Hence due to the varying circumstances in which parties may come to the mediation table, it must be decided on a case to case basis which kind of process may be more beneficial.

In the Singapore International Mediation Institute, code of conduct and rules of ethics briefly summarizes their position on the extent of evaluation during a mediation, which I tend to agree with personally. “With the consent of all parties, SIMI Mediators should draw on their

expertise and experience to assist the parties in developing sustainable settlements during the mediation. However, SIMI Mediators should rigorously guard against prescribing solutions or offering any statement, suggestion, or value judgment which may create an undue influence on any one party towards accepting a specific outcome.”[7]

Evaluation may be required to address some kind of imbalance in the procedure, however it must be balanced with the right of party autonomy which is a central pillar of mediation, that separates the process of mediation from other adversarial types of disputes.
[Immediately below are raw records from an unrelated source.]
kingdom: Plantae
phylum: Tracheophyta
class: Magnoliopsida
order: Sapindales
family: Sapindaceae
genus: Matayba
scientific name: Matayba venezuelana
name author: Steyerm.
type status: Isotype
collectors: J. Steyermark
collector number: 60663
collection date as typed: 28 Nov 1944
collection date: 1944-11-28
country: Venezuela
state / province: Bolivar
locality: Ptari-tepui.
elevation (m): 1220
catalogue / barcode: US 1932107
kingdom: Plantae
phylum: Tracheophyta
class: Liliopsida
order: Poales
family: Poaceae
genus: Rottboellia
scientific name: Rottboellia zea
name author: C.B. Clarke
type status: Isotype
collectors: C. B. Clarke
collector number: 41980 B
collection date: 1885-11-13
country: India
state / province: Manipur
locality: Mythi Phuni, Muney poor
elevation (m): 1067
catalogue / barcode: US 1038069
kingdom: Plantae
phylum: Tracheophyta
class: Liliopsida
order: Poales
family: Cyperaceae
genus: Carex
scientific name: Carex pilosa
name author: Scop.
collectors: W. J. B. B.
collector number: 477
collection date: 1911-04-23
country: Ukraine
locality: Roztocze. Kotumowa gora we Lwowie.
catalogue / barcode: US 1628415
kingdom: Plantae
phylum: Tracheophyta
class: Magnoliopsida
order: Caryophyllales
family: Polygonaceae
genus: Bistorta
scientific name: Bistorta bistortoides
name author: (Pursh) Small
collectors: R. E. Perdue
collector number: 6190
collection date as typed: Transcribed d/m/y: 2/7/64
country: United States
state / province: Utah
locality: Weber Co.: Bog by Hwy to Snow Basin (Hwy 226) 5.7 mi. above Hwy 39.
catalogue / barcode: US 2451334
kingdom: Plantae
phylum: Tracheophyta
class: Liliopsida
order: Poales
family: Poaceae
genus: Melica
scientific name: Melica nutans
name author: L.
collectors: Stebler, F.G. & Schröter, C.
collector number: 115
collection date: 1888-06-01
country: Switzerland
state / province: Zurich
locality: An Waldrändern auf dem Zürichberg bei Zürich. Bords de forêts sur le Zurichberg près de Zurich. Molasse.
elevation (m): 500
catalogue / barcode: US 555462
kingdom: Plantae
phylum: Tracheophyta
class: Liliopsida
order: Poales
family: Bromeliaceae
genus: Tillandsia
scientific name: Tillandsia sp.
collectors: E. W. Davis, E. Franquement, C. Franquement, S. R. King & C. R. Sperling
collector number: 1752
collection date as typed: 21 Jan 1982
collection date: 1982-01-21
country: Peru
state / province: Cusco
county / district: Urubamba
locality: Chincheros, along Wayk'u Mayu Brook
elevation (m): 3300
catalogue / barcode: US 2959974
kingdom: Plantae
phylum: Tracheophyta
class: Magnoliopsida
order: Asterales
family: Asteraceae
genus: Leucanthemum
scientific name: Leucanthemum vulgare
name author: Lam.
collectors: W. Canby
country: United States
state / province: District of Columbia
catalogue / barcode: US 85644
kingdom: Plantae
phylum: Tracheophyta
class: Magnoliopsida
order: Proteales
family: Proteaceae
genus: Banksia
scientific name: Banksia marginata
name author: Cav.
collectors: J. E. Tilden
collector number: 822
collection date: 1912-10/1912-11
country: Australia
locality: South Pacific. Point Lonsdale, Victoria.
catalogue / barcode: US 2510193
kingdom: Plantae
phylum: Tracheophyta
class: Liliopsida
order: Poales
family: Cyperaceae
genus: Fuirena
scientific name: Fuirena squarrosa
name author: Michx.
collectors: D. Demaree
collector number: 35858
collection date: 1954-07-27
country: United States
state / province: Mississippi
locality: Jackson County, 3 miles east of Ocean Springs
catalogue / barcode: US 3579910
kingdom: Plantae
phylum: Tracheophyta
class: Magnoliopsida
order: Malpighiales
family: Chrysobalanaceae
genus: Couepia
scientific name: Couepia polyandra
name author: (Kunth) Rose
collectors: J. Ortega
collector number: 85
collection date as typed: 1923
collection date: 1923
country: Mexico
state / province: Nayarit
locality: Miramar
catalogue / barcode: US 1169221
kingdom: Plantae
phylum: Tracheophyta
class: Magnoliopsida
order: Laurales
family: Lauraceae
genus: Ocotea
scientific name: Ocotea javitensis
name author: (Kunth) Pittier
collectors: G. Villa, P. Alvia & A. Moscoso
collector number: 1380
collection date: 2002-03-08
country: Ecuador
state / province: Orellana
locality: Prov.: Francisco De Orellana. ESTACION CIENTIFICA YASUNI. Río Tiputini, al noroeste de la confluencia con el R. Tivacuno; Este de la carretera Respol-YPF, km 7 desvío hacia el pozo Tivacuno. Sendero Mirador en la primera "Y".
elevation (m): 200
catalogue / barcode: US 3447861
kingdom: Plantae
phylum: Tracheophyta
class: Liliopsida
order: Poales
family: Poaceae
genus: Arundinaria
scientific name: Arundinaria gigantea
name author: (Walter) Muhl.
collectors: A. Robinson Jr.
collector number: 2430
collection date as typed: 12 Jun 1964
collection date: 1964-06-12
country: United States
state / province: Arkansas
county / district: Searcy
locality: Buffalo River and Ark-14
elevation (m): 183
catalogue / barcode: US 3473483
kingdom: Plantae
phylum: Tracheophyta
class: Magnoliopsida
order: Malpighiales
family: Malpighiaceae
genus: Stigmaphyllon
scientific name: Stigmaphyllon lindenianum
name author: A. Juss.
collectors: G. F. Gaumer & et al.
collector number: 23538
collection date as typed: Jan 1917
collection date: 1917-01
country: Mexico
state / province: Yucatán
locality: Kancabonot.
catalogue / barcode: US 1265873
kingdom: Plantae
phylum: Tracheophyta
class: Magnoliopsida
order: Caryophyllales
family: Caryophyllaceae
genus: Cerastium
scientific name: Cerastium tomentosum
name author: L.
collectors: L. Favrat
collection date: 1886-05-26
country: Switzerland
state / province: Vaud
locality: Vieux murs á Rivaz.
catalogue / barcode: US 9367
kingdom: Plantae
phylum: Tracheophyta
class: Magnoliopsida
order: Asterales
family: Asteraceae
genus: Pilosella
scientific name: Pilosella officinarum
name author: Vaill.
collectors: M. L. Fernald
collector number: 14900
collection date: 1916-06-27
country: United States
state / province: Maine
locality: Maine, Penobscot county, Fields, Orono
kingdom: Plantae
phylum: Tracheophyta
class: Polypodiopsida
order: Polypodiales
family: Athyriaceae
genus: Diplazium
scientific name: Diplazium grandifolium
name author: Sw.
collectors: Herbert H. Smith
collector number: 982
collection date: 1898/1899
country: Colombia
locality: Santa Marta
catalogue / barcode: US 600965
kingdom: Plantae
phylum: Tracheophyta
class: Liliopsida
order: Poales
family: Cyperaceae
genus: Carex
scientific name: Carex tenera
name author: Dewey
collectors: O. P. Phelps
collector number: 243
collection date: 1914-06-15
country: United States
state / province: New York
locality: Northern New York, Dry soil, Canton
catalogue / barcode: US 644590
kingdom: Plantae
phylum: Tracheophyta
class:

A third type of approach might also be possible, one which is referred to as the Transformative approach to mediation. One which is sought to focus on transforming the relationship between the parties, rather than the actual outcome of the mediation. This approach may be more appropriate in cases of resolving family disputes or cases in which parties share a personal relationship which is more at risk and may matter more to parties rather than the outcome of the dispute. Note this may also be relevant in terms of parties sharing commercial relationships and is also something to be used depending upon a case to case basis.

Conclusion

Without the necessary regulation there is much scope for misinformation and parallel types of mediations which might permanently influence many people into disbelieving in the process of mediation.  In India as of now, Mediation is a form of dispute resolution which may help people take control of their own futures, helping people become more responsible and independent. Mediation is a process which can affect the well being of many people, and more importantly help people resolve their own disputes, with a little help if they are unable to do so themselves. It avoids people from getting tangled into the labyrinth of legal processes and cause an unnecessary piling of cases which could be resolved, faster, with more accuracy and efficiency helping people get what they need.

In summary of my points made above, I hope that as a country India can develop soon in the field of dispute resolution and become a capital like Singapore in Asia in helping people resolve their disputes by non adversarial means. India must create a central authority regulating the conduct of mediation proceedings, providing for centralized minimum standards of training and education to monitor and control the quality of mediators. It must help parties find the best available mediator for their dispute and clearly help them understand their rights and obligations to make best use of the mediation process.

By having some dialogue and discussion regarding the role of the mediator, there can be some consistency in the process and help even parties and mediators understand what is expected out of them.

There are yet other perspectives to the process of Mediation that I have not discussed and touched upon in my paper, and this paper should not be thought of as a conclusive overview of Mediation, but rather a well thought out discussion about some specific points I find relevant and most important with the current need of the hour in context of Mediation regulation in India.

[1]http://www.barcouncilofindia.org/wp-content/uploads/2010/05/Advocates-Act1961.pdf

[2]http://lawcommissionofindia.nic.in/reports/Report266.pdf

[3]http://lawcommissionofindia.nic.in/reports/184threport-parti.pdf

[4]https://www.wipo.int/edocs/lexdocs/laws/en/in/in063en.pdf

[5]http://www.themii.ie/code-of-ethics-and-practice

[6]http://www.simi.org.sg/Portals/0/Code%20of%20Conduct/SIMI%20Code%20Of%20Professional%20Conduct%20%5BJAN%202017%5D.pdf

[7]Clause 5.10, Singapore International Mediation Institute (SIMI)

Code of Professional Conduct for SIMI Mediators.